Outro grande crítico do trabalho de Campos Neto é Luiz Marinho, ministro do Trabalho. No ano passado, ele mencionou que a Selic elevada sacrifica a população de baixa renda e que a taxa de juro em patamares elevados era uma “insanidade monetária” e “inaceitável”.
A mais recente crítica de Marinho ao trabalho de Campos Neto foi no fim de março. Segundo ele, aumentar os juros, como foi feito entre março de 2021 e agosto de 2022, é uma maneira “burra” de controlar a inflação. “Não estou criticando o Banco Central. Estou alertando que eles precisam estudar mais os fundamentos da economia”, disse.
Para Marinho, existem duas ferramentas para controlar a inflação. A primeira, que ele considera “burra”, envolve restrições, aumento de juros e corte de crédito. A segunda, que ele vê como mais inteligente, é pelo lado da oferta.
“Se a demanda de consumo crescer, as empresas não devem esperar faltar mercadoria no supermercado. Elas devem antecipar a velocidade da linha de produção, contratando mais pessoas e oferecendo mais produtos”, disse o ministro do Trabalho.
Em contraste com as declarações de Marinho, a autoridade monetária brasileira – que tem corpo técnico entre os mais qualificados do funcionalismo público – foi escolhida como o banco central do ano pela Central Banking. A editora americana justificou o prêmio afirmando que o BC brasileiro “tem se esforçado para controlar a inflação enquanto moderniza o sistema financeiro do país”.

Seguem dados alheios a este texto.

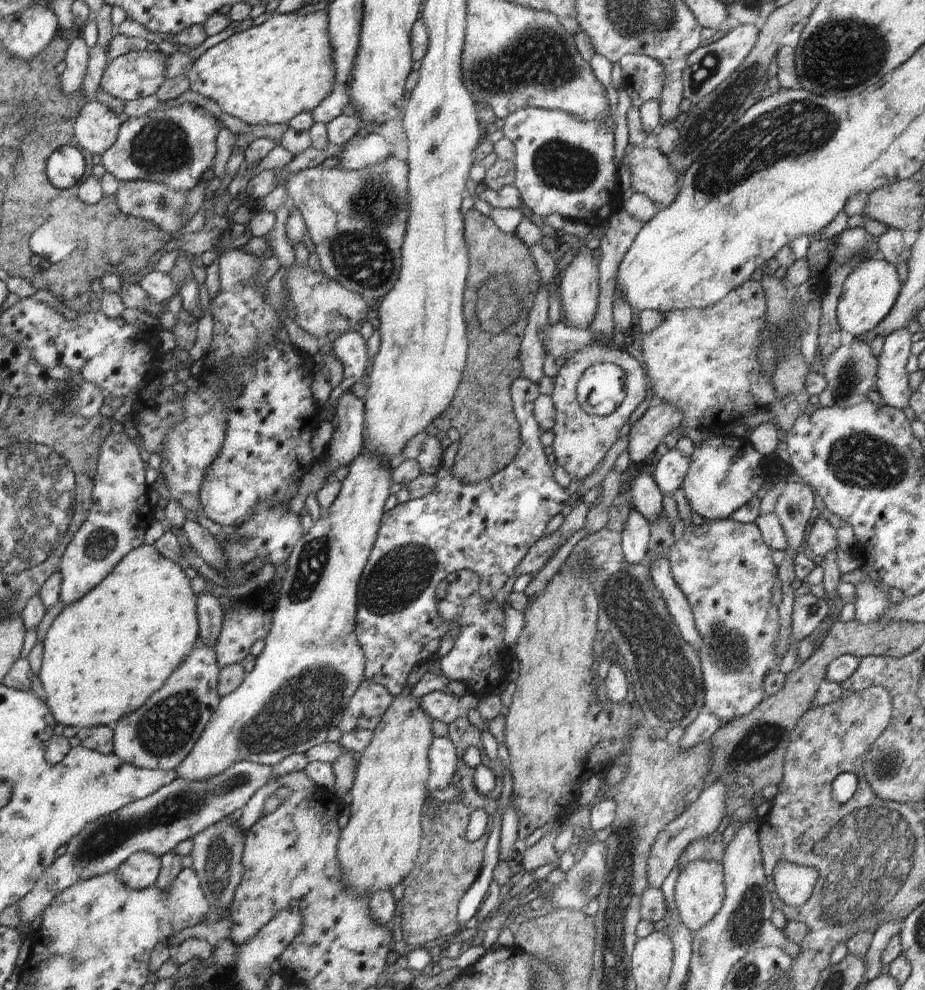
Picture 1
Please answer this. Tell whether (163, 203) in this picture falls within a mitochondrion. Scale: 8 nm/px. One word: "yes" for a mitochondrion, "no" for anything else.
yes

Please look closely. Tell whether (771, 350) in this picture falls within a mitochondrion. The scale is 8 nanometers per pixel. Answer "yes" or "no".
yes

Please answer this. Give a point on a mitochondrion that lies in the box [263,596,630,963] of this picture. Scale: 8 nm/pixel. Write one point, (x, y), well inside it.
(463, 823)

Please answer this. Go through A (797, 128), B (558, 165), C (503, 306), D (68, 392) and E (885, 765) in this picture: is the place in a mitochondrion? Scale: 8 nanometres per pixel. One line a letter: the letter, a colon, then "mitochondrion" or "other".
A: mitochondrion
B: mitochondrion
C: mitochondrion
D: mitochondrion
E: mitochondrion

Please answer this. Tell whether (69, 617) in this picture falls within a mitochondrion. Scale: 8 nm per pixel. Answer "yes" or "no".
no

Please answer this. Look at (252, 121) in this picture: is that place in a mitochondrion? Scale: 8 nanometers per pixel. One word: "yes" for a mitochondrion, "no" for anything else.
no

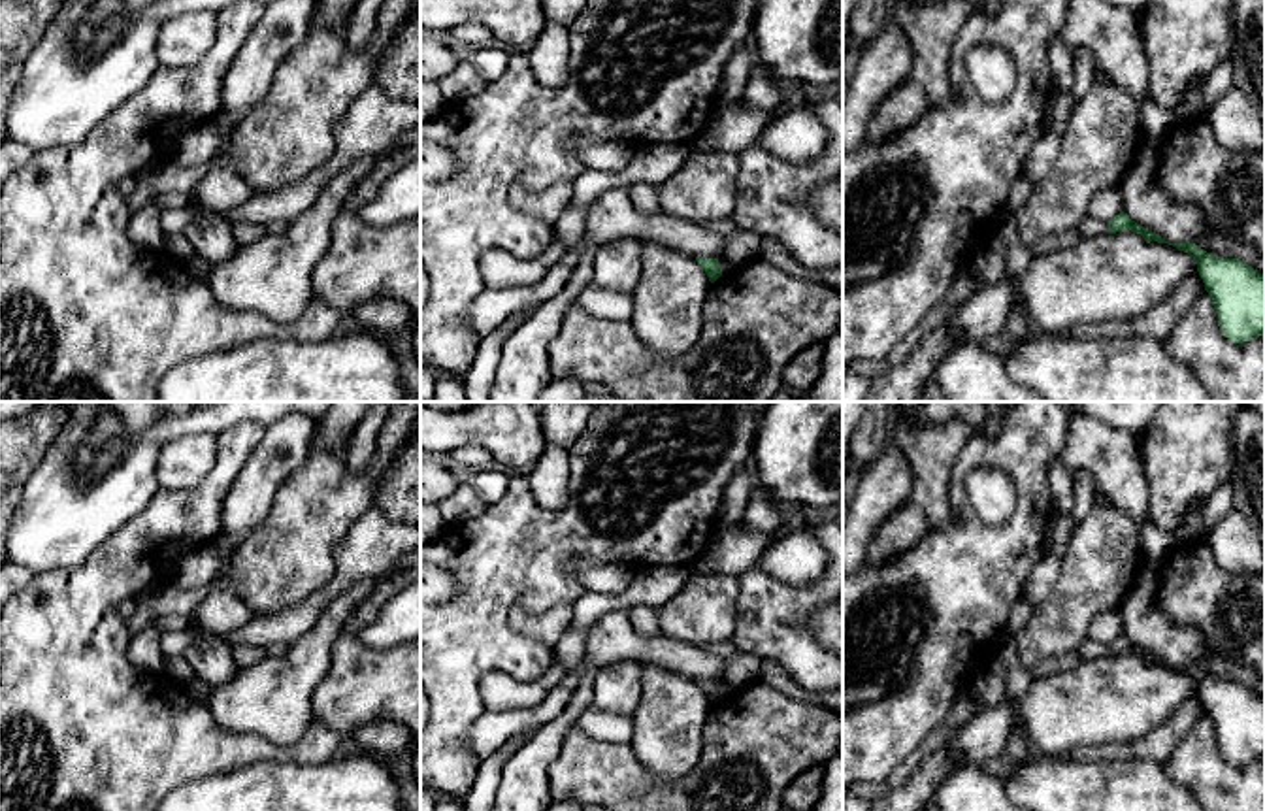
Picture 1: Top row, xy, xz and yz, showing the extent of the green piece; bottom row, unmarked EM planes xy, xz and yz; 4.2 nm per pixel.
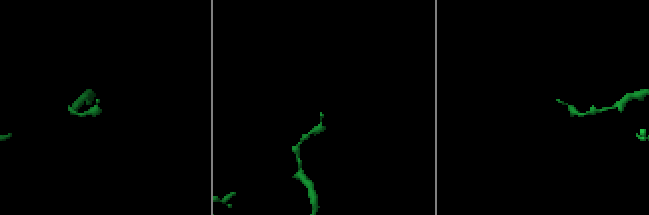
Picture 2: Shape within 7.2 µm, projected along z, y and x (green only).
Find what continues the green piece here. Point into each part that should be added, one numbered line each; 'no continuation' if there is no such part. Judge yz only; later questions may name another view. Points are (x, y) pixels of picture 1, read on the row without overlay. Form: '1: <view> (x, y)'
1: yz (1088, 649)

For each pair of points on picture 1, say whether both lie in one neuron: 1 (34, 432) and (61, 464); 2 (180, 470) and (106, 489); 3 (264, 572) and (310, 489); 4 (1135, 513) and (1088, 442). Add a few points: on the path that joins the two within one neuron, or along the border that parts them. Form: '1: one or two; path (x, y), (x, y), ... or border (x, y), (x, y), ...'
1: two; border (66, 421), (23, 485)
2: two; border (178, 436), (159, 453), (159, 487)
3: one; path (285, 551), (296, 540), (308, 510)
4: one; path (1132, 496), (1105, 459)

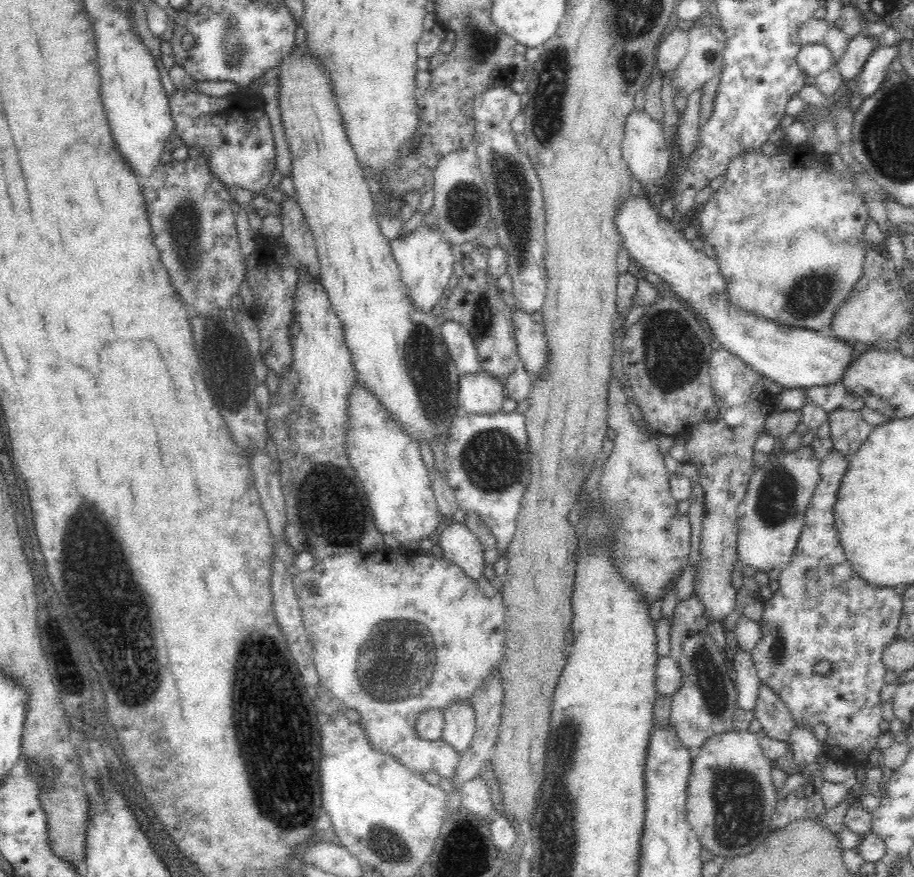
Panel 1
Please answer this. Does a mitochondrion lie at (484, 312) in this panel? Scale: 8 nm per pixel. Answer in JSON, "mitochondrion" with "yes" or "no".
{"mitochondrion":"yes"}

Parlamentares do PT solicitaram moção de repúdio a Campos Neto
Em novembro de 2023, parlamentares do PT, liderados pelos deputados Lindbergh Farias e Alencar Santana, solicitaram uma moção de repúdio contra Campos Neto na Câmara. A motivação para tal ação não foi a política monetária, mas sim declarações sobre a restrição de compras parceladas no cartão de crédito.
Durante uma sessão no Senado, o presidente do BC afirmou que o crédito rotativo deveria ser eliminado para auxiliar no combate à inadimplência.
No requerimento assinado por Lindbergh e Santana, eles argumentaram que “não existem evidências” de que as compras parceladas sem juros no cartão de crédito sejam “causas determinantes” da inadimplência das famílias.